====== Data for this exercise

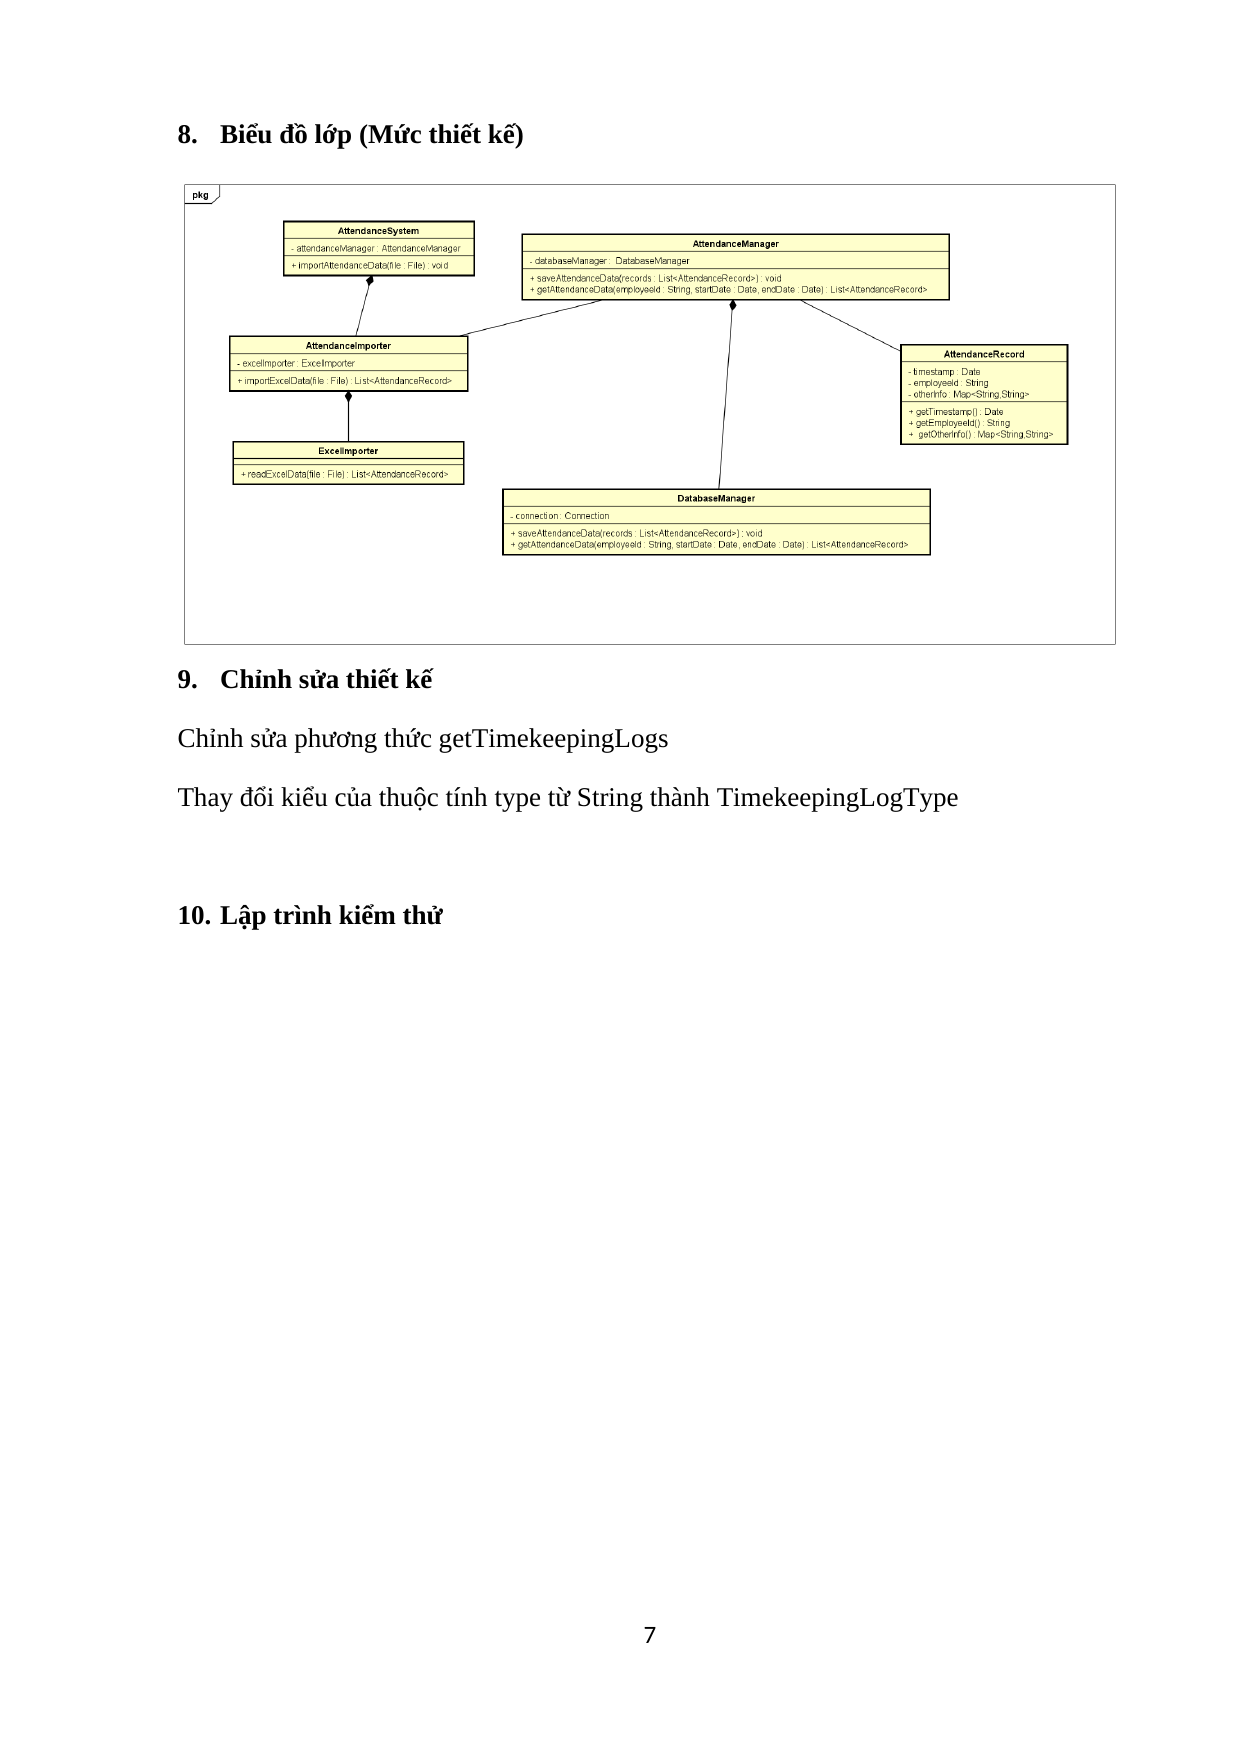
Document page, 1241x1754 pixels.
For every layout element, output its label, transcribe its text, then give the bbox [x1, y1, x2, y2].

subtitle Chỉnh sửa thiết kế [177, 663, 1122, 694]
text Chỉnh sửa phương thức getTimekeepingLogs [177, 722, 1122, 753]
text Thay đổi kiểu của thuộc tính type từ String thành TimekeepingLogType [177, 781, 1122, 812]
subtitle Lập trình kiểm thử [177, 899, 1122, 931]
picture [177, 177, 1122, 651]
subtitle Biểu đồ lớp (Mức thiết kế) [177, 118, 1122, 149]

============

▶ [What you will do] Whenever a picture appears in the listing, leave it out; copy everything else exactly.

▶ [Task answer]
Document page, 1241x1754 pixels.
For every layout element, output its label, transcribe its text, then give the bbox [x1, y1, x2, y2].

subtitle Chỉnh sửa thiết kế [177, 663, 1122, 694]
text Chỉnh sửa phương thức getTimekeepingLogs [177, 722, 1122, 753]
text Thay đổi kiểu của thuộc tính type từ String thành TimekeepingLogType [177, 781, 1122, 812]
subtitle Lập trình kiểm thử [177, 899, 1122, 931]
picture [177, 177, 1122, 651]
subtitle Biểu đồ lớp (Mức thiết kế) [177, 118, 1122, 149]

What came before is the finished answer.